I’m thinking I have a bunch of engines that I need to letter in road names no one makes: Northwestern Pacific and California Western. And of course I don’t have an Alps printer.
So what I’m thinking is to white out a square about the size of the lettering on the loco and using my laser printer, do reverse lettering, printing the black on clear so the white shows through. Then you weather the engine to blend in the colors.
We use the Epson printers that use the Dura-Bright (oil based inks) and they work very well. We print on the white decal paper that is available.
We have printed Conrail color background and reverse print the white letters. Getting the correct shade of background color is the problem.
The only other problem is when you cut the decal out it leaves a white edge because of the white decal paper it was printed on. But we weather the car and it hides a lot of the white.
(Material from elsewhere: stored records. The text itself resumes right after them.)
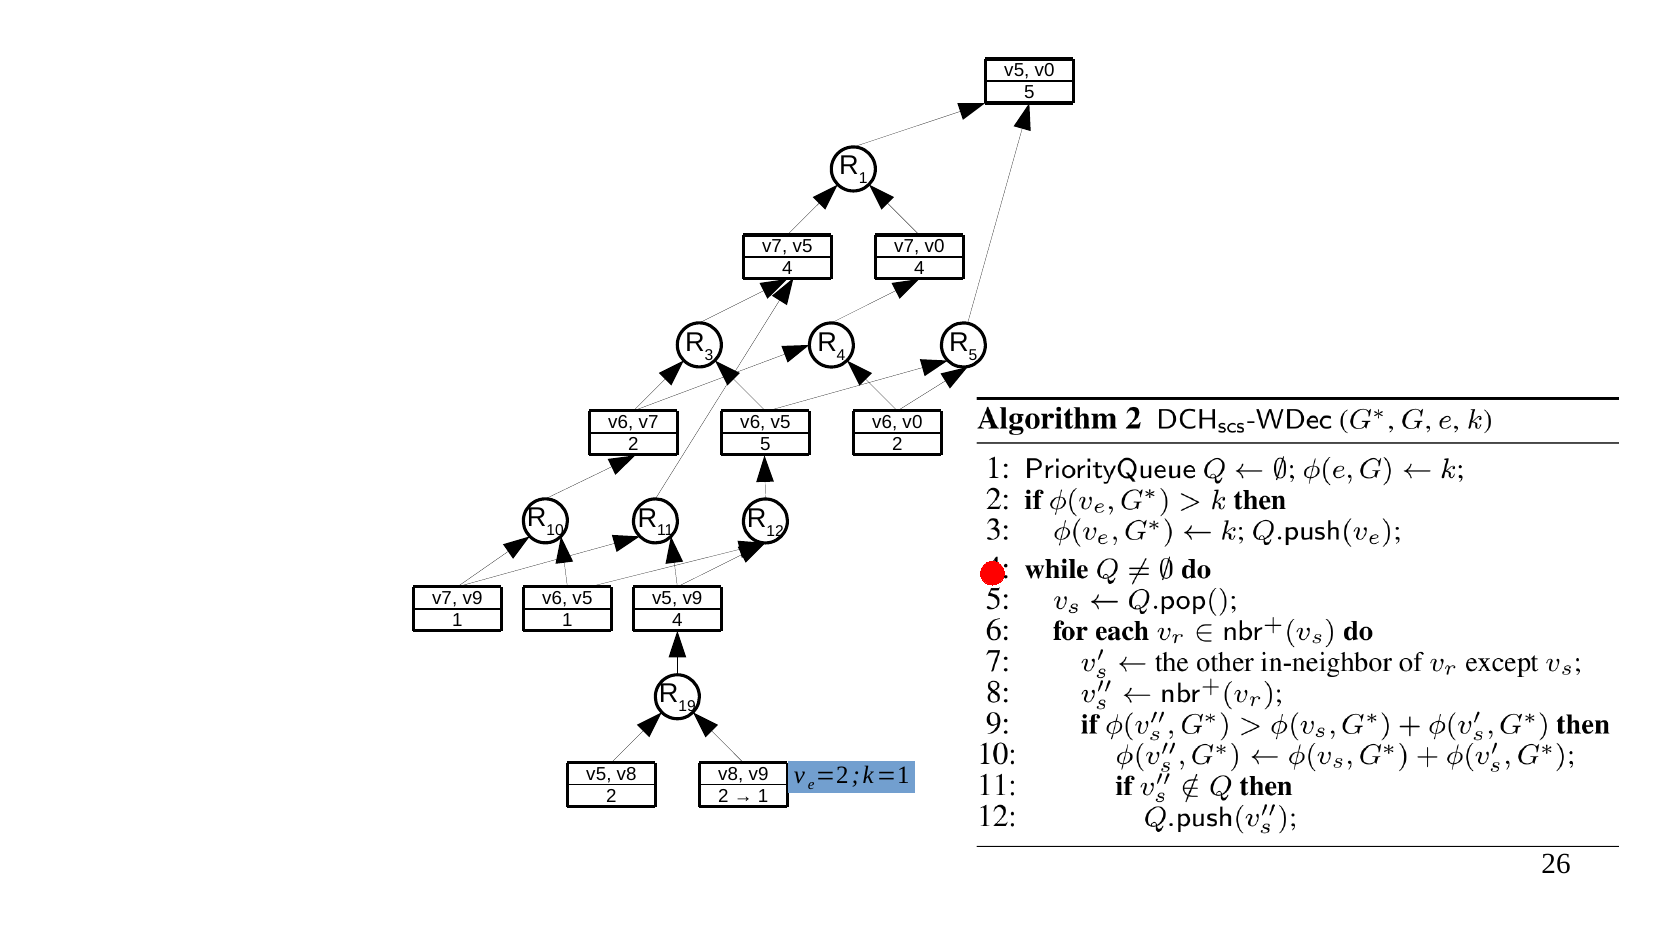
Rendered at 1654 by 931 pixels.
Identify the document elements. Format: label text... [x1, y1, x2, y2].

text_box v5, v8 [569, 764, 654, 784]
text_box v7, v9 [415, 588, 500, 608]
text_box 4 [635, 610, 720, 629]
text_box R4 [809, 322, 854, 368]
text_box [980, 561, 1005, 586]
text_box 5 [723, 434, 808, 453]
text_box R3 [677, 322, 722, 367]
text_box R11 [633, 498, 678, 543]
text_box 1 [525, 610, 610, 629]
text_box R10 [523, 498, 568, 543]
text_box v6, v0 [855, 412, 940, 432]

Chip, another option for you to consider is the generic decal words from Champ (if they are still available). They offer (or used to offer) a bunch of different individual decal words that you could string together to make a freelanced name (or, in my case at the time, a prototype that had no commercial decal sets).
Bob H. Since you’re using the Epson, do you have to spray your decals with setting solution before using them? I dont think you have to due to the type of ink it is, but havne’t ever proved it.
Kevin
You might want to consider investing in an Epson inkjet that uses durabrite inks. I paid $70 for mine at Staples and it has served me quite well, doing the kind of stuff that BobH was talking about. The numbers on the cab of my model CSX road slug were done this way using the Testors White decal sheets.
If you’re doing white lettering on a black locomotive, the Champ sets should work, at least for everything but “California”. That could probably be pieced together from other words on the sheet. You could also use alphabets, either decals or dry transfers. If you’ve got a lot of engines to do, you could get custom lettering made up, although this can be expensive unless you need to do hundreds of locos, or if you need other lettering, like for freight cars, that you could also have included on the same sheet. When I first started painting and lettering diesels for my Elora Gorge & Eastern, I lettered over three dozen of them using Champ alphabet sets. I also did over 80 diesels for a local hobby shop: at the time there was no correct lettering available and no alphabets in anything close to the correct colour for the Toronto Hamilton & Buffalo Ry., so I painted the diesels in the correct colour for the lettering, then used dry transfer alphabets to spell out the roadname. I then masked off the body area that was to remain the same colour as the lettering, painted the second colour right over the dry transfers, and when the paint had set, removed the masking and the dry transfers. Voila! Properly coloured lettering. C-D-S later came out with dry transfers in the proper colour and nowadays, you can buy this paint scheme rtr from LifeLike Canada as part of their Proto2000 line.